- _PROMPT_: Retype the data below without altering anything.

** SUPPLIED INFORMATION follows **

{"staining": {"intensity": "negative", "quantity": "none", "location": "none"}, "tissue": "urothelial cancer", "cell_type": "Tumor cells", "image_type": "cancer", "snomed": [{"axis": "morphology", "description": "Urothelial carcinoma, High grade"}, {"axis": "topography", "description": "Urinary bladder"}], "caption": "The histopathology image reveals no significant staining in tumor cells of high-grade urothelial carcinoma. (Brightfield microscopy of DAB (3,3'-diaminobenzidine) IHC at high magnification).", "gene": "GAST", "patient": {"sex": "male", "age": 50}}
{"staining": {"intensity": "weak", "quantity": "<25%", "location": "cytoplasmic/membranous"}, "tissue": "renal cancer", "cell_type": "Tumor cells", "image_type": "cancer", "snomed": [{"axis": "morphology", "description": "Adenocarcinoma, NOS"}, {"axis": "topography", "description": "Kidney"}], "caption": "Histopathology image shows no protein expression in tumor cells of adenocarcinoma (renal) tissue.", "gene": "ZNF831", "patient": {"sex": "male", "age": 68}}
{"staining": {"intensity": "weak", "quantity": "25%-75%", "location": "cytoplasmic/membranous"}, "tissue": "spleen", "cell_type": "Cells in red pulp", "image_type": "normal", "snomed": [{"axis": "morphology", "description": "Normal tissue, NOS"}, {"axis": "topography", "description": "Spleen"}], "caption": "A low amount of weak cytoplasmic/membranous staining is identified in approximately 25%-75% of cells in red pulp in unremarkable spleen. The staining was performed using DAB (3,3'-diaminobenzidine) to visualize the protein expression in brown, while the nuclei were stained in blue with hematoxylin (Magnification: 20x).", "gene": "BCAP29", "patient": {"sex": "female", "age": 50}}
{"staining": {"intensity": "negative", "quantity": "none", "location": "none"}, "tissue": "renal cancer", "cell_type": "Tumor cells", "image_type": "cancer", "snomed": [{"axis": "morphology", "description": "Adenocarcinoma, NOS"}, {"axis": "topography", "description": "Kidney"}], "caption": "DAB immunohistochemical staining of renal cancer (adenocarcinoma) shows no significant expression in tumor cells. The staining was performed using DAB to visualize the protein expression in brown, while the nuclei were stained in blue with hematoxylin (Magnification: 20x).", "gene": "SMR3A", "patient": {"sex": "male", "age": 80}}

** End of SUPPLIED INFORMATION **

- _YOUR RESPONSE_:
{"staining": {"intensity": "negative", "quantity": "none", "location": "none"}, "tissue": "urothelial cancer", "cell_type": "Tumor cells", "image_type": "cancer", "snomed": [{"axis": "morphology", "description": "Urothelial carcinoma, High grade"}, {"axis": "topography", "description": "Urinary bladder"}], "caption": "The histopathology image reveals no significant staining in tumor cells of high-grade urothelial carcinoma. (Brightfield microscopy of DAB (3,3'-diaminobenzidine) IHC at high magnification).", "gene": "GAST", "patient": {"sex": "male", "age": 50}}
{"staining": {"intensity": "weak", "quantity": "<25%", "location": "cytoplasmic/membranous"}, "tissue": "renal cancer", "cell_type": "Tumor cells", "image_type": "cancer", "snomed": [{"axis": "morphology", "description": "Adenocarcinoma, NOS"}, {"axis": "topography", "description": "Kidney"}], "caption": "Histopathology image shows no protein expression in tumor cells of adenocarcinoma (renal) tissue.", "gene": "ZNF831", "patient": {"sex": "male", "age": 68}}
{"staining": {"intensity": "weak", "quantity": "25%-75%", "location": "cytoplasmic/membranous"}, "tissue": "spleen", "cell_type": "Cells in red pulp", "image_type": "normal", "snomed": [{"axis": "morphology", "description": "Normal tissue, NOS"}, {"axis": "topography", "description": "Spleen"}], "caption": "A low amount of weak cytoplasmic/membranous staining is identified in approximately 25%-75% of cells in red pulp in unremarkable spleen. The staining was performed using DAB (3,3'-diaminobenzidine) to visualize the protein expression in brown, while the nuclei were stained in blue with hematoxylin (Magnification: 20x).", "gene": "BCAP29", "patient": {"sex": "female", "age": 50}}
{"staining": {"intensity": "negative", "quantity": "none", "location": "none"}, "tissue": "renal cancer", "cell_type": "Tumor cells", "image_type": "cancer", "snomed": [{"axis": "morphology", "description": "Adenocarcinoma, NOS"}, {"axis": "topography", "description": "Kidney"}], "caption": "DAB immunohistochemical staining of renal cancer (adenocarcinoma) shows no significant expression in tumor cells. The staining was performed using DAB to visualize the protein expression in brown, while the nuclei were stained in blue with hematoxylin (Magnification: 20x).", "gene": "SMR3A", "patient": {"sex": "male", "age": 80}}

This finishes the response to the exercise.